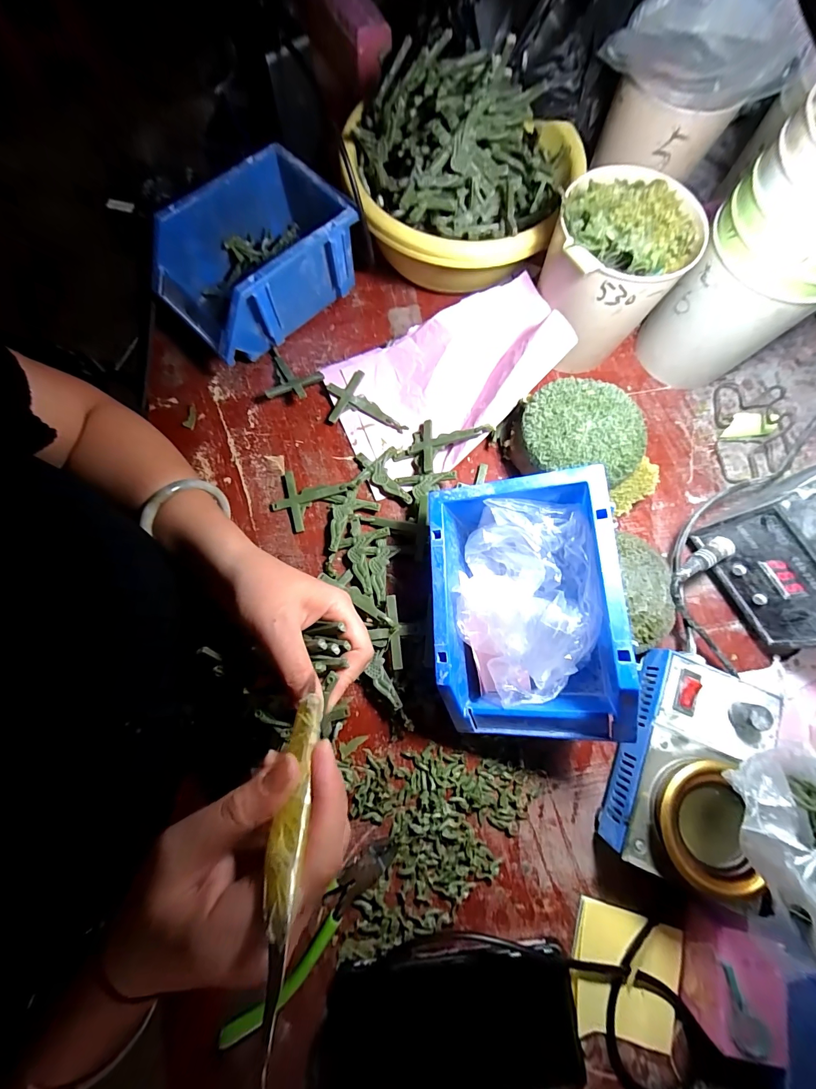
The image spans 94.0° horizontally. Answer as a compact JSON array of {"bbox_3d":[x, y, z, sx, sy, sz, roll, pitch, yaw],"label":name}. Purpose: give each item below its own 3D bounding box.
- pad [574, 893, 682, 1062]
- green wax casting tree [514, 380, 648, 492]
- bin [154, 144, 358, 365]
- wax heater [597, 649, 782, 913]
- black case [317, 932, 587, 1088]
[{"bbox_3d":[0.156,0.312,0.272,0.082,0.014,0.075,17,76,3],"label":"pad"},{"bbox_3d":[0.149,-0.095,0.351,0.101,0.064,0.093,0,76,-2],"label":"green wax casting tree"},{"bbox_3d":[-0.146,-0.268,0.372,0.169,0.085,0.119,-41,81,-11],"label":"bin"},{"bbox_3d":[0.211,0.166,0.287,0.090,0.063,0.152,25,77,4],"label":"wax heater"},{"bbox_3d":[0.028,0.329,0.263,0.174,0.016,0.090,-3,76,-2],"label":"black case"}]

·····

#### WHAT TO PRODUCE
The expected output is every entry, retyped exactly, with all pictures removed.

#### WRITTEN REPLY
The image spans 94.0° horizontally. Answer as a compact JSON array of {"bbox_3d":[x, y, z, sx, sy, sz, roll, pitch, yaw],"label":name}. Purpose: give each item below its own 3D bounding box.
- pad [574, 893, 682, 1062]
- green wax casting tree [514, 380, 648, 492]
- bin [154, 144, 358, 365]
- wax heater [597, 649, 782, 913]
- black case [317, 932, 587, 1088]
[{"bbox_3d":[0.156,0.312,0.272,0.082,0.014,0.075,17,76,3],"label":"pad"},{"bbox_3d":[0.149,-0.095,0.351,0.101,0.064,0.093,0,76,-2],"label":"green wax casting tree"},{"bbox_3d":[-0.146,-0.268,0.372,0.169,0.085,0.119,-41,81,-11],"label":"bin"},{"bbox_3d":[0.211,0.166,0.287,0.090,0.063,0.152,25,77,4],"label":"wax heater"},{"bbox_3d":[0.028,0.329,0.263,0.174,0.016,0.090,-3,76,-2],"label":"black case"}]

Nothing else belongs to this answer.